*Assigned task*. A word-for-word reproduction of the data below is needed, with no pictures in it.

Data to use section start

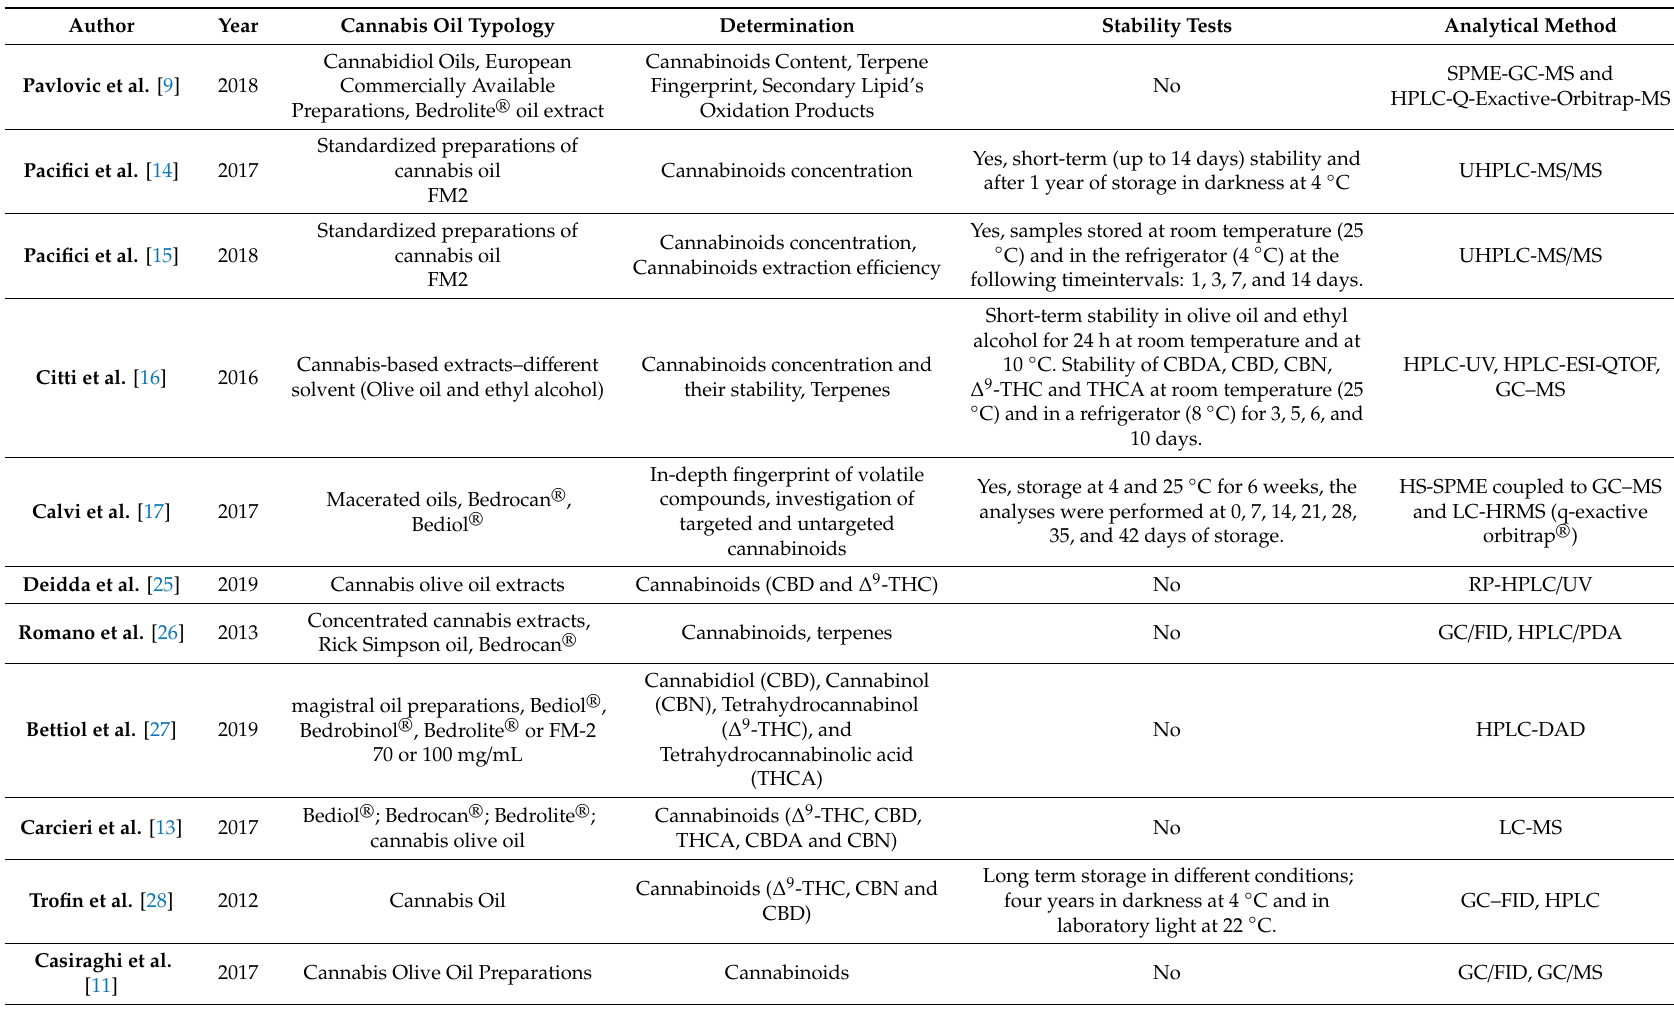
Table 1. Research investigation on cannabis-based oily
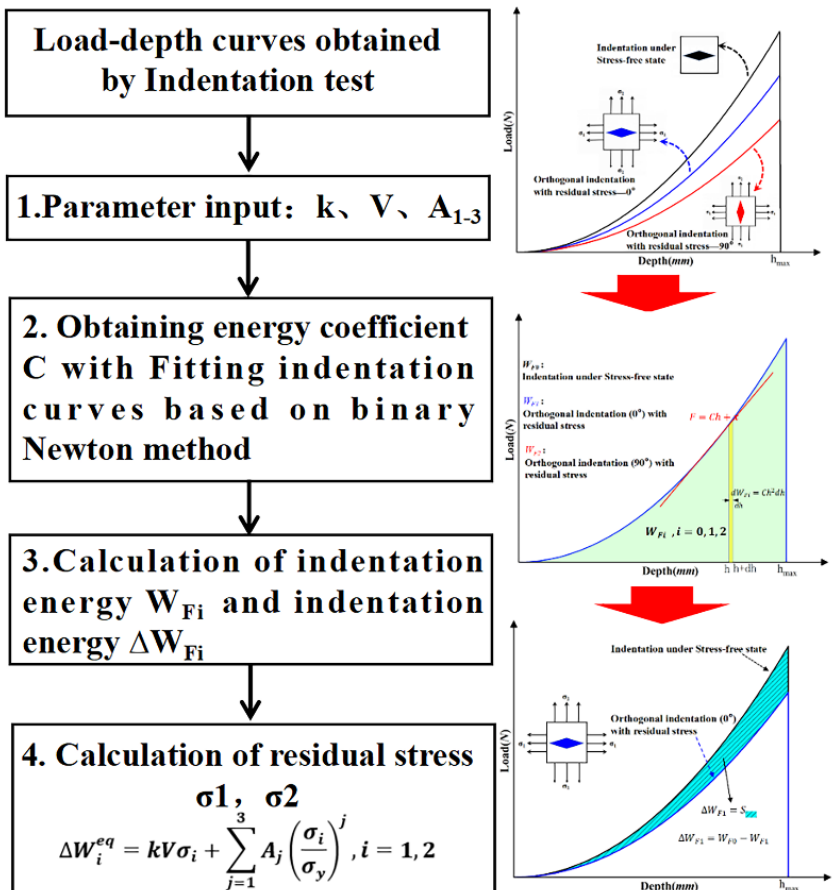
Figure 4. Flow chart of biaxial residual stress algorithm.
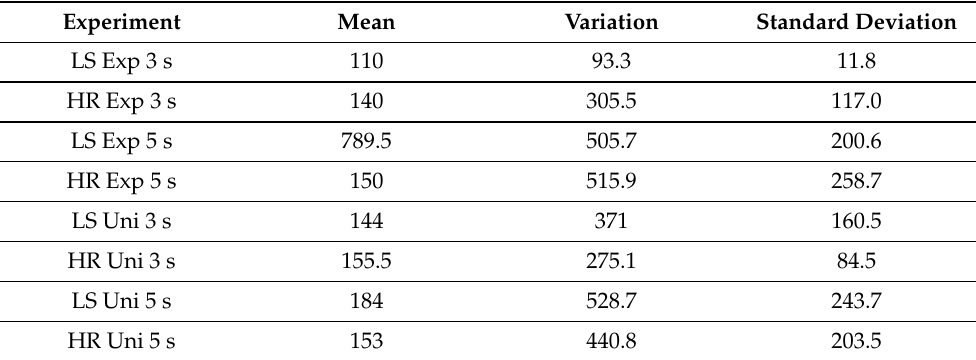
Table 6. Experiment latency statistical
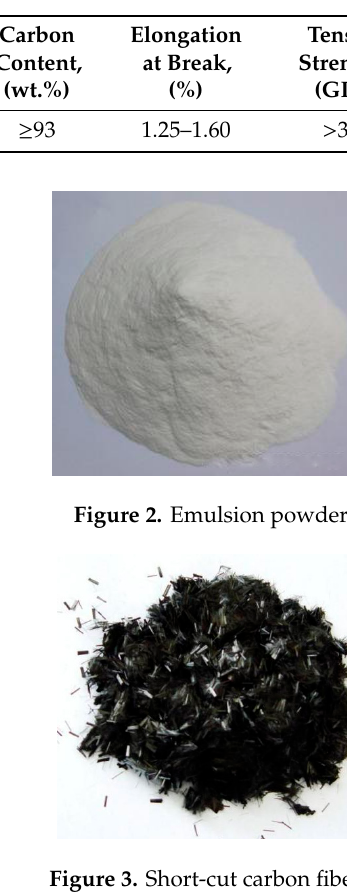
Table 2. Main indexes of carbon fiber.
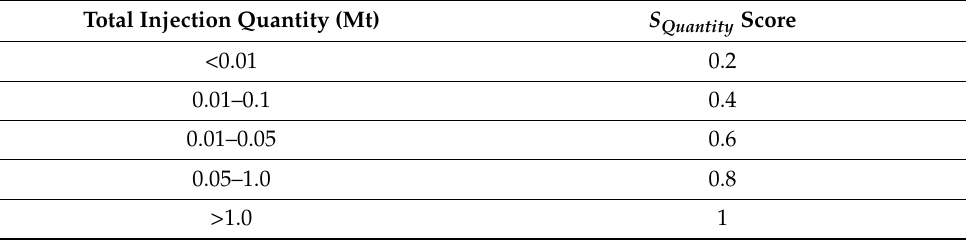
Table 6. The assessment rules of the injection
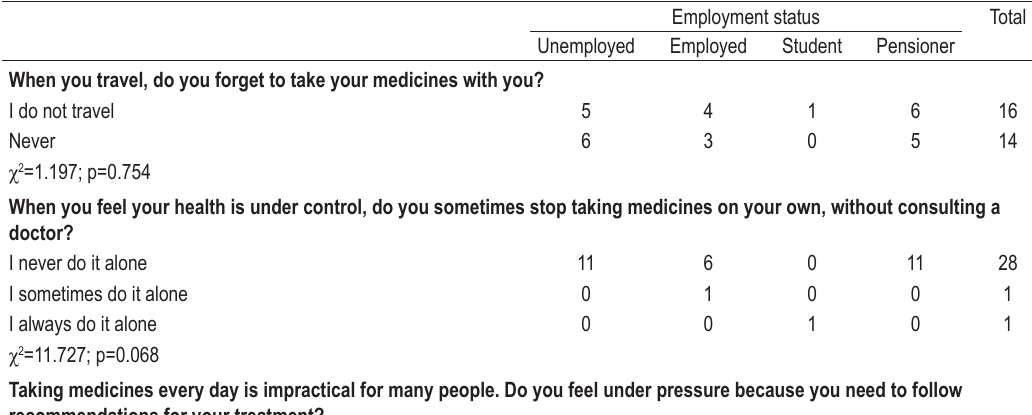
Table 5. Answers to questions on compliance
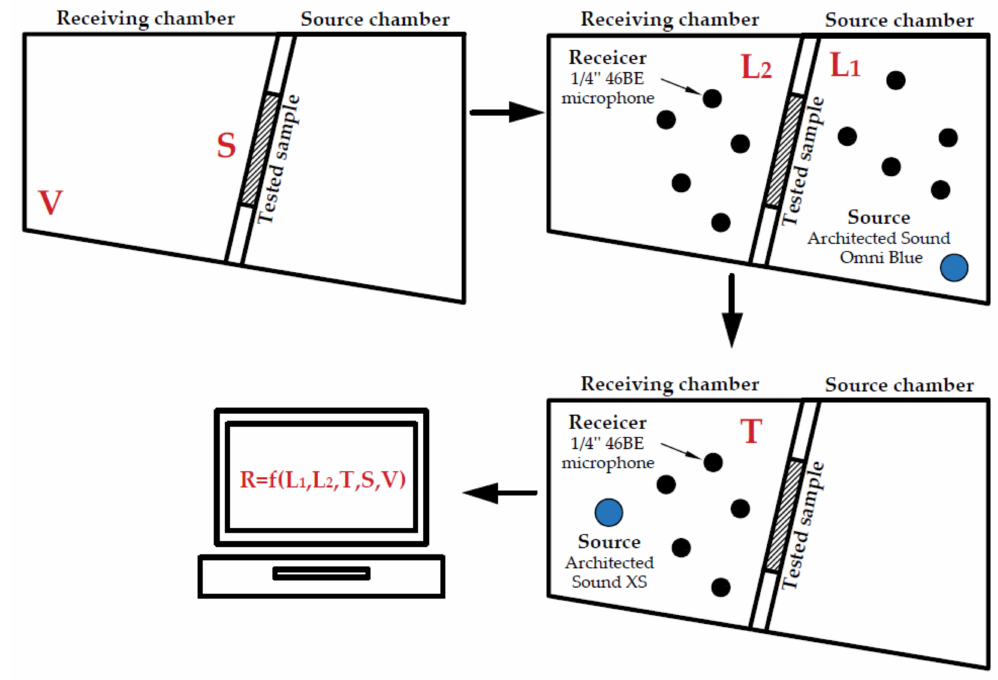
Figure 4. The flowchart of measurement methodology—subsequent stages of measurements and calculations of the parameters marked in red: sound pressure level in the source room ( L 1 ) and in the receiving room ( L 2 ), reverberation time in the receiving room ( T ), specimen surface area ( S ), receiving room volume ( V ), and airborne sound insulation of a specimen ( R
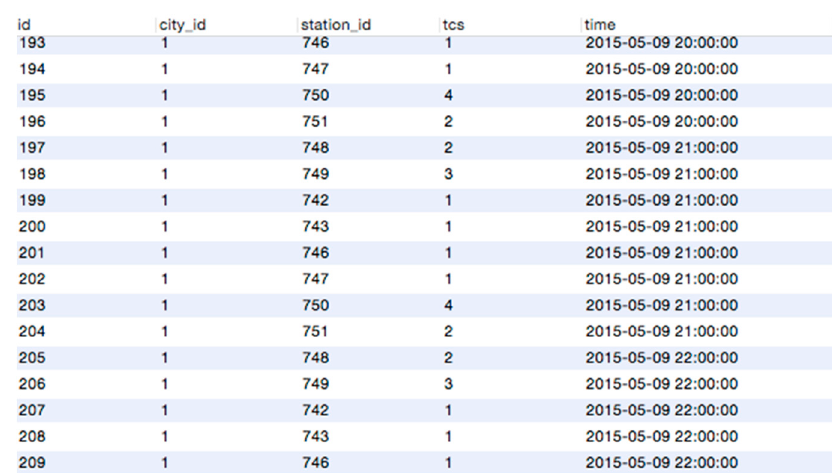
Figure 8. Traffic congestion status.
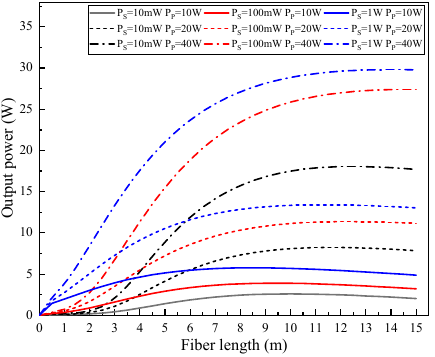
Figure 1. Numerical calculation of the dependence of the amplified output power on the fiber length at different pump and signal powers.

Data to use section end

*Response to the exercise*.
Table 1. Research investigation on cannabis-based oily
Figure 4. Flow chart of biaxial residual stress algorithm.
Table 6. Experiment latency statistical
Table 2. Main indexes of carbon fiber.
Table 6. The assessment rules of the injection
Table 5. Answers to questions on compliance
Figure 4. The flowchart of measurement methodology—subsequent stages of measurements and calculations of the parameters marked in red: sound pressure level in the source room ( L 1 ) and in the receiving room ( L 2 ), reverberation time in the receiving room ( T ), specimen surface area ( S ), receiving room volume ( V ), and airborne sound insulation of a specimen ( R
Figure 8. Traffic congestion status.
Figure 1. Numerical calculation of the dependence of the amplified output power on the fiber length at different pump and signal powers.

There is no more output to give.